November 13, 2006

Flagstaff

Don and Paul arrive in Flagstaff, Arizona. Don seems impressed with the community there. He sees something that indicates that the people there want to live together in a community. I guess it's a long ways away from the sprawling complexity of Houston, Texas.

He talks about the difference between the people in Flagstaff and the people in Houston. The ones in Flagstaff will have a Georgia O'Keeffe painting on the wall in their house. And they'll look at it. "Houston makes you feel like life is about the panic and the resolution of the panic and nothing more." I can, unfortunately, relate to that. This is very sad. Hustling from one thing to another can sap the energy right out of a person. Maybe the simplicity of that Switchfoot song is trying to scream at us to change: "We were meant to live for so much more." Perhaps it is true that we weren't created for the kind of life that we construct for ourselves.
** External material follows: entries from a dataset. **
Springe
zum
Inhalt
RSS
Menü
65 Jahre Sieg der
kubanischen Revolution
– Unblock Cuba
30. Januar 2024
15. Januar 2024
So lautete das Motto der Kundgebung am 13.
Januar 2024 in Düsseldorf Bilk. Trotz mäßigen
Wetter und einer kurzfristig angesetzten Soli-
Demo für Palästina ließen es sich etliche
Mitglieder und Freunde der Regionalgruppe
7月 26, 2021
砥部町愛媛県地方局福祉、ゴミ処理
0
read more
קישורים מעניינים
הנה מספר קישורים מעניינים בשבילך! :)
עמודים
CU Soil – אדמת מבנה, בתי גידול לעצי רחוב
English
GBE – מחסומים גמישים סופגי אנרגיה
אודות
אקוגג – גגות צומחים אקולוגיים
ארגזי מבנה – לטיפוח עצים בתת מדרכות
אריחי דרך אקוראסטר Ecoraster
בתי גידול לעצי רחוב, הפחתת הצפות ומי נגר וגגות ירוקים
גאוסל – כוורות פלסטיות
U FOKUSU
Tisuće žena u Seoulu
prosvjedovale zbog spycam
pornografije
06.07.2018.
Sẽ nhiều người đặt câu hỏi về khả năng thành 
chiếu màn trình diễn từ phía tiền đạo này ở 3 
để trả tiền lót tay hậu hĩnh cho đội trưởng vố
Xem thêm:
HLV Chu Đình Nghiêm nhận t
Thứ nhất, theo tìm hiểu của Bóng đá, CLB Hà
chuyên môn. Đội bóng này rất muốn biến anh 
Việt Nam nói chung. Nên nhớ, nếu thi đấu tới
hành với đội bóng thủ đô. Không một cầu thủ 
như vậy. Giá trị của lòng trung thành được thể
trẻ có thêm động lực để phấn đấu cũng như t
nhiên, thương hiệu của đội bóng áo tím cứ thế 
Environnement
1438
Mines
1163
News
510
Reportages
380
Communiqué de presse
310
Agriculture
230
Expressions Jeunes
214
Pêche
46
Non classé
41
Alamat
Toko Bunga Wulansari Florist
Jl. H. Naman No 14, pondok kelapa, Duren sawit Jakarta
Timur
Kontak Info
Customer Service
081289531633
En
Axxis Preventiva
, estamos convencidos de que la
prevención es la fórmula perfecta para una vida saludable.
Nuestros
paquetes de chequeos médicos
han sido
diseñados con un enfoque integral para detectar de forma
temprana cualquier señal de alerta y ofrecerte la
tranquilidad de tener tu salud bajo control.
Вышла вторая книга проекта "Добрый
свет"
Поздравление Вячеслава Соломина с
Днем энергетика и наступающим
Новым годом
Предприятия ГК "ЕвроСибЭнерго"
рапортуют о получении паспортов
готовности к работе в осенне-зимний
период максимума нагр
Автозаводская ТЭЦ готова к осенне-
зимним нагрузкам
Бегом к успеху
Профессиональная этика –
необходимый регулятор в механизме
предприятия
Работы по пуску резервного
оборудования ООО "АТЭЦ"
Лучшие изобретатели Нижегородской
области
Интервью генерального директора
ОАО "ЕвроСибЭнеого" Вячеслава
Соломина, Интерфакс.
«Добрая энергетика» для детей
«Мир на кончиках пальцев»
Perhaps we need to discipline ourselves in this day and age to purposefully slow down. When we slow down, we have a chance to think. When we relax we get our bodies in line with the need for rest. We can force our minds and the rush-panic-rush switch inside that we can choose how we live. We can overthrow the great tyrant -- the tyranny of the urgent.

If we don't do this, he'll kill us.

If we do overthrow him, which we can do, we will put joy in its place.